_PROBLEMS TO WORK ON_.
[a] In the passage about living like a cat, edit the stretch from "Cats clearly live" through "our professional lives." by replacing "lifestyle" with "habits".
[b] In the passage about living like a cat, what did the cat bite back when the writer still did much of the writing in longhand?

PAGE EXCERPT: Begin

You don’t want to be constantly plagued by your own personal problems, which are themselves linked to those of your family and friends, and you don’t want to fret about the quality of your diet, or feel guilty for ‘destroying the planet’ every time you draw a bath.
You long to switch off and unplug from it all, just for a day, just for a moment, and breathe.
I look round to see that Ziggy, my cat, has padded silently into my study. He stares at me, blinking, then leaps onto my desk and lies down on the keyboard. It’s a little ritual that we’ve had for years now, stretching back to when I still did much of my writing in longhand and he used to bite the cap of my pen. It makes me laugh, this game we play. It’s as if on the one hand he loves that I write, but on the other hand he does all he can to prevent me writing.
Up until this moment, I considered his soft pawing at me, his comings and goings between my lap and the keyboard, to be nothing more than affectionate games. But perhaps he’s been trying to tell me something else all these years, something as simple as: ‘Hey, don’t you feel like downing tools for the day?’
Down tools. As he nuzzles his nose into my neck, I realise that, today, I don’t care if I’ll be able to pay the bills, or whether the stock market is about to crash. After all, does he care?
Maybe this is the secret he’s been wanting to communicate all this time: know how to let go, focus on the essentials, think about your wellbeing, be like him. Live like your cat!
Cats clearly live much better than we do. So why not follow their example?
This I did, by decoding how they operate, their aspirations and lifestyle. It had been there right in front of me, all these years, without me realising.
We have everything to learn from cats, in both our personal and our professional lives.

PAGE EXCERPT: End
EXTRACTED ENTRIES: Begin

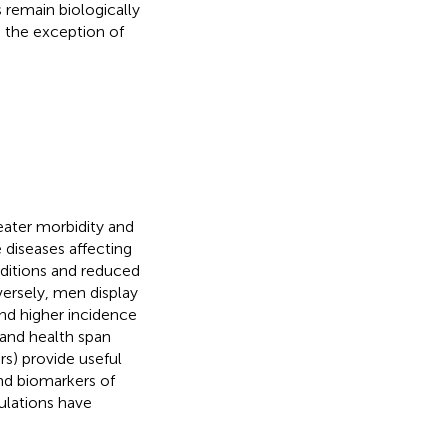
 remain biologically
the exception of
ter morbidity and
e diseases affecting
nditions and reduced
ersely, men display
and higher incidence
n and health span
rs) provide useful
nd biomarkers of
ulations have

EXTRACTED ENTRIES: End

_PER-TASK OUTPUTS_.
[a]
Cats clearly live much better than we do. So why not follow their example?
This I did, by decoding how they operate, their aspirations and habits. It had been there right in front of me, all these years, without me realising.
We have everything to learn from cats, in both our personal and our professional lives.

[b] The cap of the writer's pen.